* **Exercise directions**: Would you please transcribe the data in full and exactly, excluding images?

(Records drawn from a dataset)
---

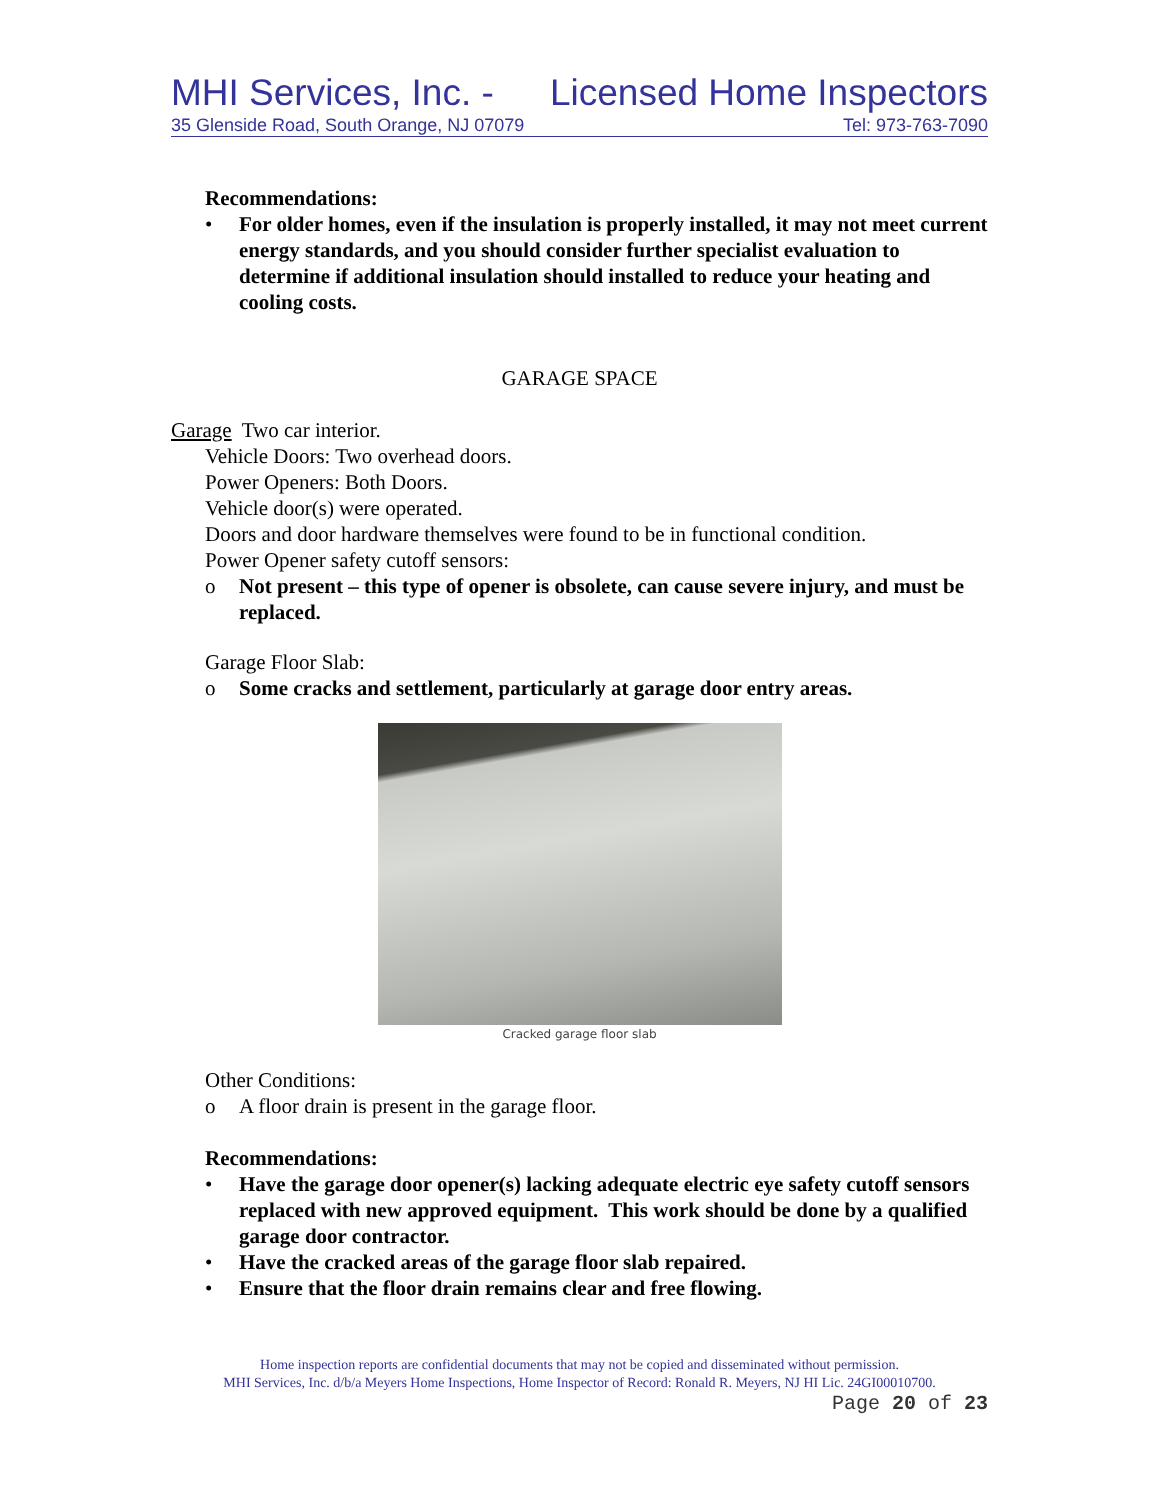MHI Services, Inc. - Licensed Home Inspectors
35 Glenside Road, South Orange, NJ 07079 Tel: 973-763-7090
Recommendations:
• For older homes, even if the insulation is properly installed, it may not meet current energy standards, and you should consider further specialist evaluation to determine if additional insulation should installed to reduce your heating and cooling costs.
GARAGE SPACE
Garage Two car interior.
Vehicle Doors: Two overhead doors.
Power Openers: Both Doors.
Vehicle door(s) were operated.
Doors and door hardware themselves were found to be in functional condition.
Power Opener safety cutoff sensors:
o Not present – this type of opener is obsolete, can cause severe injury, and must be replaced.
Garage Floor Slab:
o Some cracks and settlement, particularly at garage door entry areas.
Cracked garage floor slab
Other Conditions:
o A floor drain is present in the garage floor.
Recommendations:
• Have the garage door opener(s) lacking adequate electric eye safety cutoff sensors replaced with new approved equipment. This work should be done by a qualified garage door contractor.
• Have the cracked areas of the garage floor slab repaired.
• Ensure that the floor drain remains clear and free flowing.
Home inspection reports are confidential documents that may not be copied and disseminated without permission.
MHI Services, Inc. d/b/a Meyers Home Inspections, Home Inspector of Record: Ronald R. Meyers, NJ HI Lic. 24GI00010700.
Page 20 of 23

---

* **Task output**:
MHI Services, Inc. - Licensed Home Inspectors
35 Glenside Road, South Orange, NJ 07079 Tel: 973-763-7090
Recommendations:
• For older homes, even if the insulation is properly installed, it may not meet current energy standards, and you should consider further specialist evaluation to determine if additional insulation should installed to reduce your heating and cooling costs.
GARAGE SPACE
Garage Two car interior.
Vehicle Doors: Two overhead doors.
Power Openers: Both Doors.
Vehicle door(s) were operated.
Doors and door hardware themselves were found to be in functional condition.
Power Opener safety cutoff sensors:
o Not present – this type of opener is obsolete, can cause severe injury, and must be replaced.
Garage Floor Slab:
o Some cracks and settlement, particularly at garage door entry areas.
Cracked garage floor slab
Other Conditions:
o A floor drain is present in the garage floor.
Recommendations:
• Have the garage door opener(s) lacking adequate electric eye safety cutoff sensors replaced with new approved equipment. This work should be done by a qualified garage door contractor.
• Have the cracked areas of the garage floor slab repaired.
• Ensure that the floor drain remains clear and free flowing.
Home inspection reports are confidential documents that may not be copied and disseminated without permission.
MHI Services, Inc. d/b/a Meyers Home Inspections, Home Inspector of Record: Ronald R. Meyers, NJ HI Lic. 24GI00010700.
Page 20 of 23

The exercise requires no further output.